*** TEXTE DE LA PAGE
L'Europe et la Paix, ce sont les valeurs dignes d'être défendues. D'ailleurs le ton est donné dès le premier chapitre qui encense — peut-être exagérément la Belle Époque — en la présentant comme « l'âge d'or de la sécurité ». Humaniste européen, il a écrit un livre sur Érasme comme sur Tolstoï qui représentent pour lui ces deux idéaux, l'Europe et la Paix. Bien qu'il ne cite ni Aristide Briand ni Koudenhove-Kalergi, il faut donc ranger Stefan Zweig comme l'un des piliers du projet européen. « Ce fut un vrai bonheur pour moi, dont la pensée avait pris d'emblée une orientation européenne supranationale, de voir qu'à présent des éditeurs s'adressaient aussi à moi de l'étranger... » (p.420).
******
> **CONSIGNE 1**: Reprenez les enregistrements depuis leur début jusqu'à la ligne contenant « vailable workshops here to make it » incluse, en remplaçant « printer » par « machine » sans rien modifier d'autre. N'incluez pas les images dans votre réponse.
Le texte et les enregistrements proviennent de sources distinctes.
*** ENREGISTREMENTS
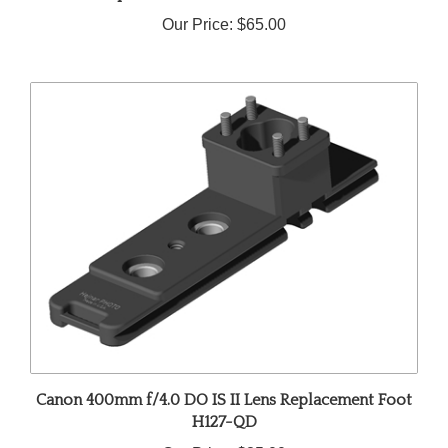
Our Price:
$65.00
Canon 400mm f/4.0 DO IS II Lens Replacement Foot
H127-QD
Our Price:
$85.00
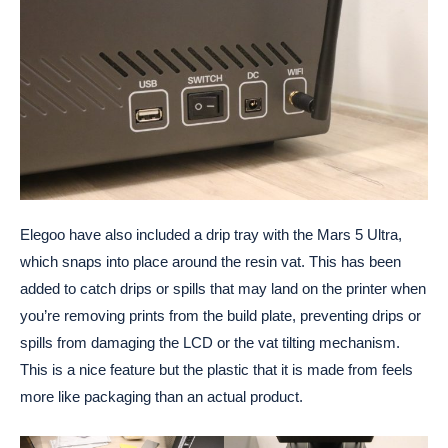
Elegoo have also included a drip tray with the Mars 5 Ultra,
which snaps into place around the resin vat. This has been
added to catch drips or spills that may land on the printer when
you’re removing prints from the build plate, preventing drips or
spills from damaging the LCD or the vat tilting mechanism.
This is a nice feature but the plastic that it is made from feels
more like packaging than an actual product.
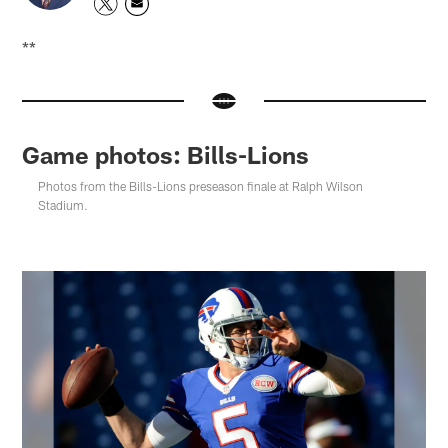
**
Game photos: Bills-Lions
Photos from the Bills-Lions preseason finale at Ralph Wilson
Stadium.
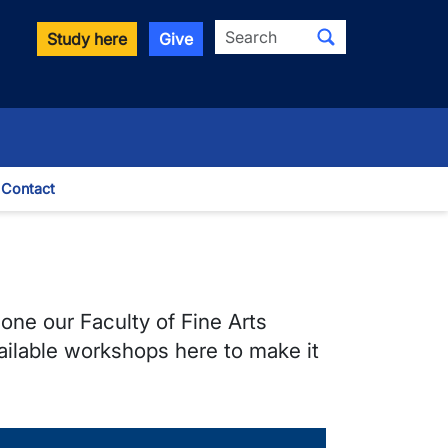
Search
Study here
Give
Contact
le Dropdown
 one our Faculty of Fine Arts
vailable workshops here to make it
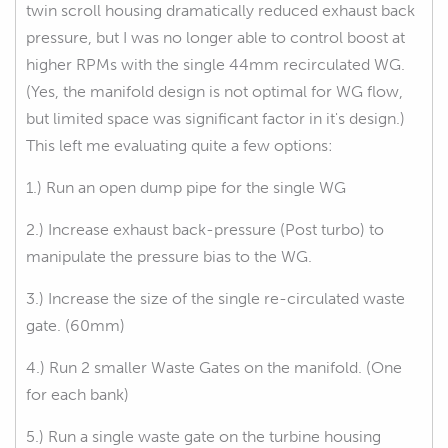
twin scroll housing dramatically reduced exhaust back
pressure, but I was no longer able to control boost at
higher RPMs with the single 44mm recirculated WG.
(Yes, the manifold design is not optimal for WG flow,
but limited space was significant factor in it's design.)
This left me evaluating quite a few options:
1.) Run an open dump pipe for the single WG
2.) Increase exhaust back-pressure (Post turbo) to
manipulate the pressure bias to the WG.
3.) Increase the size of the single re-circulated waste
gate. (60mm)
4.) Run 2 smaller Waste Gates on the manifold. (One
for each bank)
5.) Run a single waste gate on the turbine housing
******
> **CONSIGNE 2**: Condensez le paragraphe du passage sur Stefan Zweig qui commence par « L'Europe et la Paix », en conservant ses faits principaux.

> **RÉPONSE 1**:
Our Price:
$65.00
Canon 400mm f/4.0 DO IS II Lens Replacement Foot
H127-QD
Our Price:
$85.00
Elegoo have also included a drip tray with the Mars 5 Ultra,
which snaps into place around the resin vat. This has been
added to catch drips or spills that may land on the machine when
you’re removing prints from the build plate, preventing drips or
spills from damaging the LCD or the vat tilting mechanism.
This is a nice feature but the plastic that it is made from feels
more like packaging than an actual product.
**
Game photos: Bills-Lions
Photos from the Bills-Lions preseason finale at Ralph Wilson
Stadium.
Search
Study here
Give
Contact
le Dropdown
 one our Faculty of Fine Arts
vailable workshops here to make it

> **RÉPONSE 2**: L'Europe et la Paix sont les valeurs à défendre, comme le montre dès le premier chapitre l'éloge de la Belle Époque, présentée comme « l'âge d'or de la sécurité ». Humaniste européen, Stefan Zweig a écrit sur Érasme et sur Tolstoï, qui incarnent pour lui ces deux idéaux. Même s'il ne cite ni Aristide Briand ni Koudenhove-Kalergi, il compte parmi les piliers du projet européen, heureux de voir des éditeurs étrangers s'adresser à lui (p.420).